● Work instruction: The reply must consist of one number: how many lines of the data include the word "clear".

● Exercise inputs:
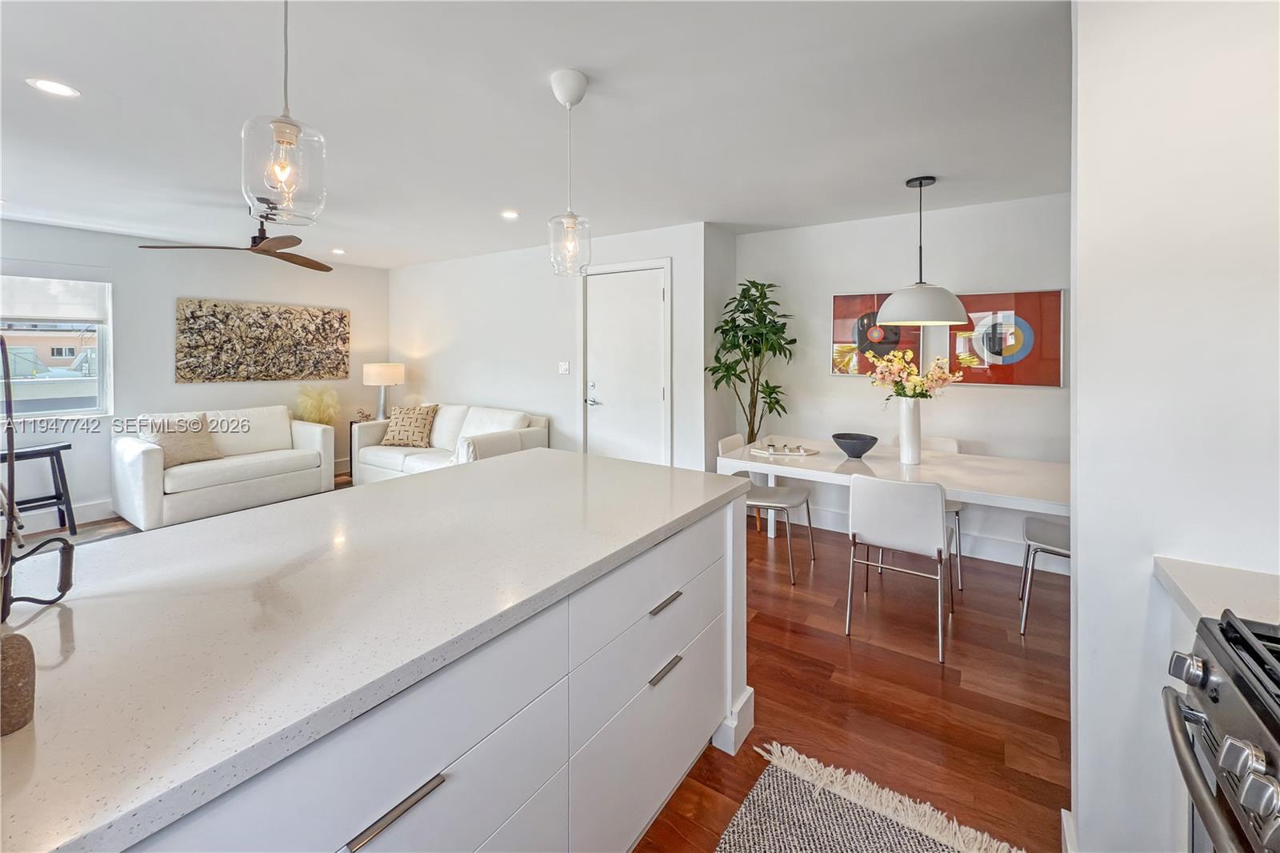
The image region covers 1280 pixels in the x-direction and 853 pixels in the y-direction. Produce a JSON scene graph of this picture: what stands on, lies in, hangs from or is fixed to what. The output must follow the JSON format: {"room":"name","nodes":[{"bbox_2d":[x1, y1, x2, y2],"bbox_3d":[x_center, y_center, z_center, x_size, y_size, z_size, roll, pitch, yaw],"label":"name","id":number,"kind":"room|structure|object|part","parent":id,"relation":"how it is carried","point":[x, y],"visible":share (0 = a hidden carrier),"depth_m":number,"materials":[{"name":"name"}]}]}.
{"room":"kitchen","nodes":[
{"label":"kitchen","id":0,"kind":"room"},
{"bbox_2d":[0,219,390,526],"bbox_3d":[-4.817,-0.279,4.161,0.135,2.515,5.702,1,2,34],"label":"left wall","id":1,"kind":"structure","parent":0,"point":[101,262],"depth_m":4.63,"materials":[{"name":"paint"}]},
{"bbox_2d":[0,269,112,420],"bbox_3d":[-5.104,-0.514,3.871,0.128,1.280,1.382,1,2,34],"label":"window","id":2,"kind":"structure","parent":1,"relation":"in","point":[101,382],"depth_m":4.28,"materials":[{"name":"glass"}]},
{"bbox_2d":[0,271,107,324],"bbox_3d":[-4.922,-0.919,3.914,0.059,0.437,0.988,1,2,34],"label":"window shade","id":3,"kind":"object","parent":2,"relation":"attached to","point":[94,314],"visible":0.98,"depth_m":4.06,"materials":[{"name":"white fabric"}]},
{"bbox_2d":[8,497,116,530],"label":"baseboard","id":4,"kind":"structure","parent":1,"relation":"attached to","point":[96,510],"depth_m":4.20,"materials":[{"name":"white paint"}]},
{"bbox_2d":[175,296,351,382],"bbox_3d":[-3.916,-0.700,5.337,0.038,0.808,1.635,1,2,34],"label":"wall art","id":5,"kind":"object","parent":1,"relation":"attached to","point":[342,319],"visible":0.98,"depth_m":5.19,"materials":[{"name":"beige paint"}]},
{"bbox_2d":[296,383,341,425],"bbox_3d":[-3.589,0.083,5.616,0.516,0.745,0.485,1,2,34],"label":"pampas grass","id":6,"kind":"structure","parent":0,"point":[311,406],"depth_m":5.53,"materials":[{"name":"plant"}]},
{"bbox_2d":[0,0,1069,266],"bbox_3d":[-1.222,-1.397,2.155,8.318,0.102,6.963,1,2,34],"label":"ceiling","id":7,"kind":"structure","parent":0,"point":[545,70],"depth_m":2.27,"materials":[{"name":"white paint"}]},
{"bbox_2d":[27,76,79,98],"bbox_3d":[-2.488,-1.365,2.115,0.160,0.006,0.161,1,2,34],"label":"recessed light","id":8,"kind":"object","parent":7,"relation":"in","point":[46,86],"visible":0.98,"depth_m":2.11,"materials":[{"name":"white"}]},
{"bbox_2d":[136,202,333,270],"bbox_3d":[-2.725,-1.297,3.614,1.170,0.370,1.185,1,2,34],"label":"ceiling fan","id":9,"kind":"object","parent":7,"relation":"hanging from","point":[264,237],"visible":0.97,"depth_m":3.56,"materials":[{"name":"brown wood"}]},
{"bbox_2d":[240,0,326,227],"bbox_3d":[-0.903,-0.875,1.258,0.176,0.816,0.176,1,2,34],"label":"pendant light","id":10,"kind":"object","parent":7,"relation":"hanging from","point":[279,175],"visible":1,"depth_m":1.23,"materials":[{"name":"clear glass"}]},
{"bbox_2d":[330,247,346,254],"bbox_3d":[-3.061,-1.601,5.062,0.156,0.009,0.156,1,2,34],"label":"recessed light","id":11,"kind":"object","parent":7,"relation":"in","point":[339,252],"visible":0.99,"depth_m":5.04,"materials":[{"name":"white"}]},
{"bbox_2d":[500,209,519,219],"bbox_3d":[-0.986,-1.476,3.779,0.153,0.007,0.152,1,2,34],"label":"recessed light","id":12,"kind":"object","parent":7,"relation":"in","point":[510,214],"visible":0.99,"depth_m":3.77,"materials":[{"name":"white"}]},
{"bbox_2d":[545,68,592,276],"bbox_3d":[-0.291,-0.945,2.039,0.179,0.797,0.178,1,2,34],"label":"pendant light","id":13,"kind":"object","parent":7,"relation":"hanging from","point":[572,220],"visible":0.99,"depth_m":2.01,"materials":[{"name":"clear glass"}]},
{"bbox_2d":[876,175,969,326],"bbox_3d":[1.727,-0.964,3.062,0.509,0.878,0.505,1,2,34],"label":"pendant lamp","id":14,"kind":"object","parent":7,"relation":"hanging from","point":[893,299],"visible":0.99,"depth_m":2.93,"materials":[{"name":"grey metal"}]},
{"bbox_2d":[20,474,1063,852],"bbox_3d":[-1.133,1.184,2.057,8.151,0.099,7.517,1,2,34],"label":"floor","id":15,"kind":"structure","parent":0,"point":[778,632],"depth_m":2.03,"materials":[{"name":"brown wood"}]},
{"bbox_2d":[0,442,75,536],"bbox_3d":[-4.588,0.642,3.678,0.382,0.706,0.508,1,2,34],"label":"black stool","id":16,"kind":"object","parent":15,"relation":"on","point":[63,448],"visible":0.88,"depth_m":3.75,"materials":[{"name":"black wood"}]},
{"bbox_2d":[114,404,339,530],"bbox_3d":[-3.791,0.473,4.669,0.895,0.940,1.546,1,2,34],"label":"loveseat","id":17,"kind":"object","parent":15,"relation":"on","point":[144,456],"visible":0.91,"depth_m":4.37,"materials":[{"name":"white fabric"}]},
{"bbox_2d":[147,415,221,466],"bbox_3d":[-3.906,0.272,4.286,0.271,0.395,0.494,1,2,34],"label":"throw pillow","id":18,"kind":"object","parent":17,"relation":"on","point":[189,454],"visible":0.79,"depth_m":4.23,"materials":[{"name":"beige fabric"}]},
{"bbox_2d":[348,416,375,484],"bbox_3d":[-3.108,0.492,5.797,0.383,0.692,0.414,1,2,34],"label":"side table","id":19,"kind":"object","parent":15,"relation":"on","point":[351,421],"visible":0.21,"depth_m":5.67,"materials":[{"name":"wood"}]},
{"bbox_2d":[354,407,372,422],"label":"small plant","id":20,"kind":"object","parent":19,"relation":"on","point":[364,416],"visible":0.96,"depth_m":5.66,"materials":[{"name":"plant"}]},
{"bbox_2d":[362,361,404,419],"bbox_3d":[-2.993,-0.191,5.846,0.419,0.686,0.418,1,2,34],"label":"table lamp","id":21,"kind":"object","parent":19,"relation":"on","point":[374,378],"visible":0.96,"depth_m":5.69,"materials":[{"name":"white fabric"}]},
{"bbox_2d":[113,466,747,850],"bbox_3d":[-0.798,0.736,1.035,1.114,0.841,3.032,1,2,34],"label":"kitchen island","id":22,"kind":"object","parent":15,"relation":"on","point":[712,550],"visible":0.58,"depth_m":0.93,"materials":[{"name":"white stone"}]},
{"bbox_2d":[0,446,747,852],"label":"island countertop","id":23,"kind":"structure","parent":22,"relation":"on","point":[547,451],"depth_m":3.65,"materials":[{"name":"white stone"}]},
{"bbox_2d":[0,628,36,734],"bbox_3d":[-0.811,0.343,0.621,0.071,0.114,0.071,1,2,34],"label":"object","id":24,"kind":"object","parent":23,"relation":"on","point":[14,640],"visible":1,"depth_m":0.62,"materials":[{"name":"brown"}]},
{"bbox_2d":[0,334,75,614],"bbox_3d":[-1.115,0.110,0.844,0.259,0.514,0.270,0,2,-1],"label":"metal sculpture","id":25,"kind":"object","parent":23,"relation":"on","point":[11,436],"visible":1,"depth_m":0.86,"materials":[{"name":"black metal"}]},
{"bbox_2d":[352,401,550,482],"bbox_3d":[-1.875,0.423,5.030,2.057,0.954,0.916,1,2,34],"label":"sofa","id":26,"kind":"object","parent":15,"relation":"on","point":[392,461],"visible":0.48,"depth_m":4.90,"materials":[{"name":"white fabric"}]},
{"bbox_2d":[380,404,439,446],"bbox_3d":[-2.378,0.164,5.147,0.547,0.431,0.276,0,2,11],"label":"throw pillow","id":27,"kind":"object","parent":26,"relation":"on","point":[394,431],"visible":0.98,"depth_m":5.07,"materials":[{"name":"beige fabric"}]},
{"bbox_2d":[708,279,795,447],"bbox_3d":[0.921,-0.072,4.038,0.691,1.909,0.687,1,2,34],"label":"potted plant","id":28,"kind":"object","parent":15,"relation":"on","point":[755,302],"visible":0.85,"depth_m":3.96,"materials":[{"name":"green plant"}]},
{"bbox_2d":[715,432,814,582],"bbox_3d":[0.842,0.630,3.388,0.540,0.849,0.482,1,2,34],"label":"dining chair","id":29,"kind":"object","parent":15,"relation":"on","point":[727,441],"visible":0.65,"depth_m":3.30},
{"bbox_2d":[714,742,1023,852],"bbox_3d":[0.238,1.245,0.716,0.817,0.011,2.081,1,2,34],"label":"rug","id":30,"kind":"object","parent":15,"relation":"on","point":[820,838],"visible":1,"depth_m":1.47,"materials":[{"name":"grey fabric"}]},
{"bbox_2d":[717,437,1072,562],"bbox_3d":[1.598,0.712,3.052,1.980,0.759,1.004,1,2,34],"label":"dining table","id":31,"kind":"object","parent":15,"relation":"on","point":[955,488],"visible":0.63,"depth_m":2.88,"materials":[{"name":"white"}]},
{"bbox_2d":[748,441,820,457],"bbox_3d":[0.968,0.264,3.342,0.404,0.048,0.300,1,2,34],"label":"tray","id":32,"kind":"object","parent":31,"relation":"on","point":[810,451],"visible":0.99,"depth_m":3.30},
{"bbox_2d":[831,432,878,457],"bbox_3d":[1.385,0.244,3.217,0.281,0.132,0.284,1,2,34],"label":"black bowl","id":33,"kind":"object","parent":31,"relation":"on","point":[860,438],"visible":1,"depth_m":3.15,"materials":[{"name":"ceramic"}]},
{"bbox_2d":[897,397,922,462],"bbox_3d":[1.645,0.126,3.038,0.130,0.379,0.130,1,2,34],"label":"vase","id":34,"kind":"object","parent":31,"relation":"on","point":[910,429],"visible":0.94,"depth_m":2.99,"materials":[{"name":"white ceramic"}]},
{"bbox_2d":[870,348,963,400],"bbox_3d":[1.678,-0.139,3.043,0.477,0.438,0.436,1,2,34],"label":"flower bouquet","id":35,"kind":"object","parent":34,"relation":"in","point":[913,382],"visible":0.88,"depth_m":3.00,"materials":[{"name":"plant"}]},
{"bbox_2d":[845,472,951,662],"bbox_3d":[1.320,0.712,2.550,0.460,0.830,0.529,1,2,34],"label":"dining chair","id":36,"kind":"object","parent":15,"relation":"on","point":[940,515],"visible":0.99,"depth_m":2.38,"materials":[{"name":"white"}]},
{"bbox_2d":[890,434,965,588],"bbox_3d":[1.920,0.648,3.384,0.473,0.849,0.516,1,2,34],"label":"dining chair","id":37,"kind":"object","parent":15,"relation":"on","point":[945,441],"visible":0.24,"depth_m":3.23,"materials":[{"name":"white"}]},
{"bbox_2d":[1019,515,1070,633],"bbox_3d":[2.245,0.689,2.525,0.506,0.876,0.468,1,2,34],"label":"dining chair","id":38,"kind":"object","parent":15,"relation":"on","point":[1058,528],"visible":0.33,"depth_m":2.54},
{"bbox_2d":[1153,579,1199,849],"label":"base cabinet","id":39,"kind":"object","parent":15,"relation":"on","point":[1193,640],"visible":0.19,"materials":[{"name":"white"}]},
{"bbox_2d":[1160,606,1279,852],"bbox_3d":[1.037,0.827,0.460,0.721,0.919,0.741,1,2,34],"label":"gas range","id":40,"kind":"object","parent":15,"relation":"on","point":[1216,699],"visible":1,"depth_m":0.75,"materials":[{"name":"silver metal"}]},
{"bbox_2d":[387,220,722,473],"bbox_3d":[-1.329,-0.332,5.287,4.435,2.567,0.141,1,2,34],"label":"door wall","id":41,"kind":"structure","parent":0,"point":[472,339],"depth_m":5.02,"materials":[{"name":"white paint"}]},
{"bbox_2d":[558,360,570,374],"bbox_3d":[-0.732,-0.399,4.780,0.116,0.118,0.015,1,2,34],"label":"light switch","id":42,"kind":"object","parent":41,"relation":"attached to","point":[565,366],"visible":0.98,"depth_m":4.78,"materials":[{"name":"white plastic"}]},
{"bbox_2d":[580,262,670,468],"bbox_3d":[-0.155,-0.124,4.445,0.836,2.157,0.098,1,2,34],"label":"door","id":43,"kind":"structure","parent":41,"relation":"in","point":[605,294],"depth_m":4.43,"materials":[{"name":"white paint"}]},
{"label":"door handle","id":44,"kind":"part","parent":43,"relation":"part of","materials":[{"name":"silver metal"}]},
{"bbox_2d":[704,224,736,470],"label":"side wall","id":45,"kind":"structure","parent":0,"point":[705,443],"depth_m":4.17,"materials":[{"name":"paint"}]},
{"bbox_2d":[727,189,1070,565],"bbox_3d":[2.377,-0.211,3.594,3.491,2.510,0.133,1,2,34],"label":"dining wall","id":46,"kind":"structure","parent":0,"point":[993,398],"depth_m":3.70,"materials":[{"name":"white paint"}]},
{"bbox_2d":[830,291,925,377],"bbox_3d":[1.848,-0.574,3.882,0.615,0.659,0.032,1,2,34],"label":"picture","id":47,"kind":"object","parent":46,"relation":"attached to","point":[845,302],"visible":0.67,"depth_m":3.89},
{"bbox_2d":[764,501,1057,571],"bbox_3d":[2.209,0.965,3.675,3.711,0.142,0.017,1,2,34],"label":"baseboard","id":48,"kind":"structure","parent":46,"relation":"attached to","point":[830,521],"depth_m":3.58,"materials":[{"name":"white paint"}]},
{"bbox_2d":[948,288,1064,386],"bbox_3d":[2.519,-0.484,3.463,0.674,0.650,0.030,1,2,34],"label":"picture","id":49,"kind":"object","parent":46,"relation":"attached to","point":[1030,304],"visible":0.94,"depth_m":3.42},
{"bbox_2d":[1069,0,1279,852],"bbox_3d":[1.789,0.003,0.887,1.578,2.543,0.148,1,2,34],"label":"right wall","id":50,"kind":"structure","parent":0,"point":[1078,550],"depth_m":1.17,"materials":[{"name":"white paint"}]},
{"bbox_2d":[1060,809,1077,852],"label":"baseboard","id":51,"kind":"structure","parent":50,"relation":"attached to","point":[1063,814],"depth_m":1.36,"materials":[{"name":"white paint"}]},
{"bbox_2d":[1153,555,1279,628],"bbox_3d":[1.420,0.398,0.895,0.633,0.042,0.424,1,2,34],"label":"countertop","id":52,"kind":"structure","parent":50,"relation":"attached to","point":[1190,598],"depth_m":1.05,"materials":[{"name":"white stone"}]},
{"label":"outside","id":53,"kind":"structure","parent":0,"visible":0},
{"bbox_2d":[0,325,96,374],"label":"building","id":54,"kind":"structure","parent":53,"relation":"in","point":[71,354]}
]}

● Solution to this exercise: 2